#### What is needed
Where the string "make" appears in a line of the data, show that line.

#### Record excerpts

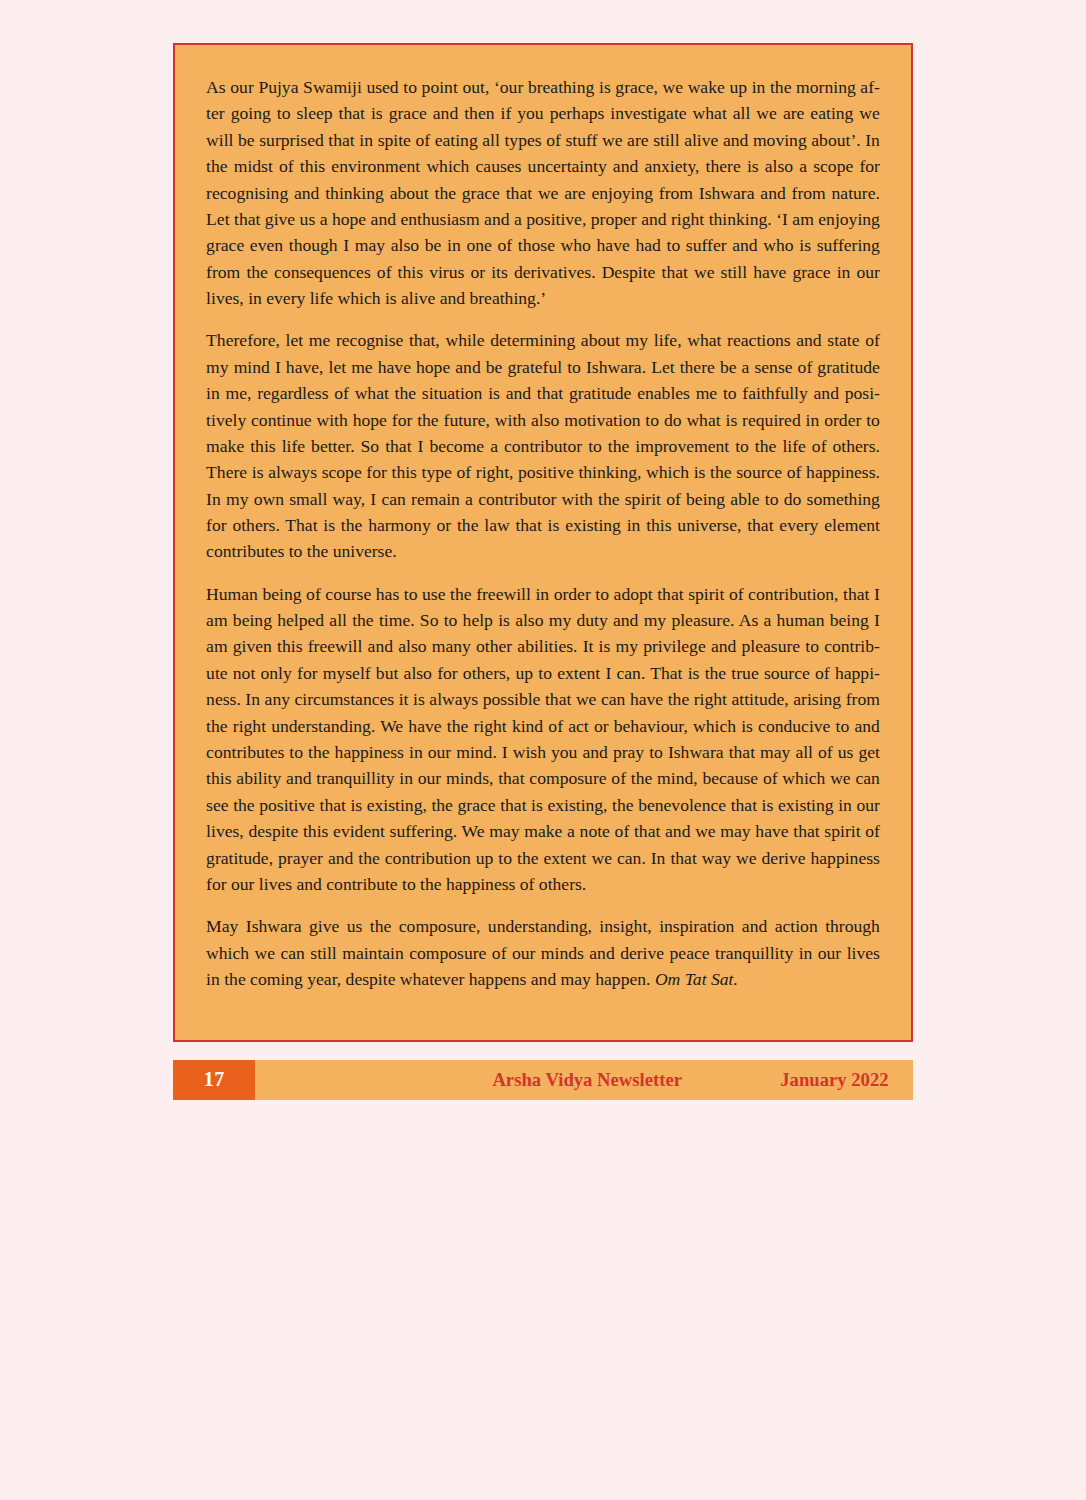As our Pujya Swamiji used to point out, ‘our breathing is grace, we wake up in the morning after going to sleep that is grace and then if you perhaps investigate what all we are eating we will be surprised that in spite of eating all types of stuff we are still alive and moving about’. In the midst of this environment which causes uncertainty and anxiety, there is also a scope for recognising and thinking about the grace that we are enjoying from Ishwara and from nature. Let that give us a hope and enthusiasm and a positive, proper and right thinking. ‘I am enjoying grace even though I may also be in one of those who have had to suffer and who is suffering from the consequences of this virus or its derivatives. Despite that we still have grace in our lives, in every life which is alive and breathing.’
Therefore, let me recognise that, while determining about my life, what reactions and state of my mind I have, let me have hope and be grateful to Ishwara. Let there be a sense of gratitude in me, regardless of what the situation is and that gratitude enables me to faithfully and positively continue with hope for the future, with also motivation to do what is required in order to make this life better. So that I become a contributor to the improvement to the life of others. There is always scope for this type of right, positive thinking, which is the source of happiness. In my own small way, I can remain a contributor with the spirit of being able to do something for others. That is the harmony or the law that is existing in this universe, that every element contributes to the universe.
Human being of course has to use the freewill in order to adopt that spirit of contribution, that I am being helped all the time. So to help is also my duty and my pleasure. As a human being I am given this freewill and also many other abilities. It is my privilege and pleasure to contribute not only for myself but also for others, up to extent I can. That is the true source of happiness. In any circumstances it is always possible that we can have the right attitude, arising from the right understanding. We have the right kind of act or behaviour, which is conducive to and contributes to the happiness in our mind. I wish you and pray to Ishwara that may all of us get this ability and tranquillity in our minds, that composure of the mind, because of which we can see the positive that is existing, the grace that is existing, the benevolence that is existing in our lives, despite this evident suffering. We may make a note of that and we may have that spirit of gratitude, prayer and the contribution up to the extent we can. In that way we derive happiness for our lives and contribute to the happiness of others.
May Ishwara give us the composure, understanding, insight, inspiration and action through which we can still maintain composure of our minds and derive peace tranquillity in our lives in the coming year, despite whatever happens and may happen. Om Tat Sat.
17
Arsha Vidya Newsletter January 2022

#### Response to this exercise
Therefore, let me recognise that, while determining about my life, what reactions and state of my mind I have, let me have hope and be grateful to Ishwara. Let there be a sense of gratitude in me, regardless of what the situation is and that gratitude enables me to faithfully and positively continue with hope for the future, with also motivation to do what is required in order to make this life better. So that I become a contributor to the improvement to the life of others. There is always scope for this type of right, positive thinking, which is the source of happiness. In my own small way, I can remain a contributor with the spirit of being able to do something for others. That is the harmony or the law that is existing in this universe, that every element contributes to the universe.
Human being of course has to use the freewill in order to adopt that spirit of contribution, that I am being helped all the time. So to help is also my duty and my pleasure. As a human being I am given this freewill and also many other abilities. It is my privilege and pleasure to contribute not only for myself but also for others, up to extent I can. That is the true source of happiness. In any circumstances it is always possible that we can have the right attitude, arising from the right understanding. We have the right kind of act or behaviour, which is conducive to and contributes to the happiness in our mind. I wish you and pray to Ishwara that may all of us get this ability and tranquillity in our minds, that composure of the mind, because of which we can see the positive that is existing, the grace that is existing, the benevolence that is existing in our lives, despite this evident suffering. We may make a note of that and we may have that spirit of gratitude, prayer and the contribution up to the extent we can. In that way we derive happiness for our lives and contribute to the happiness of others.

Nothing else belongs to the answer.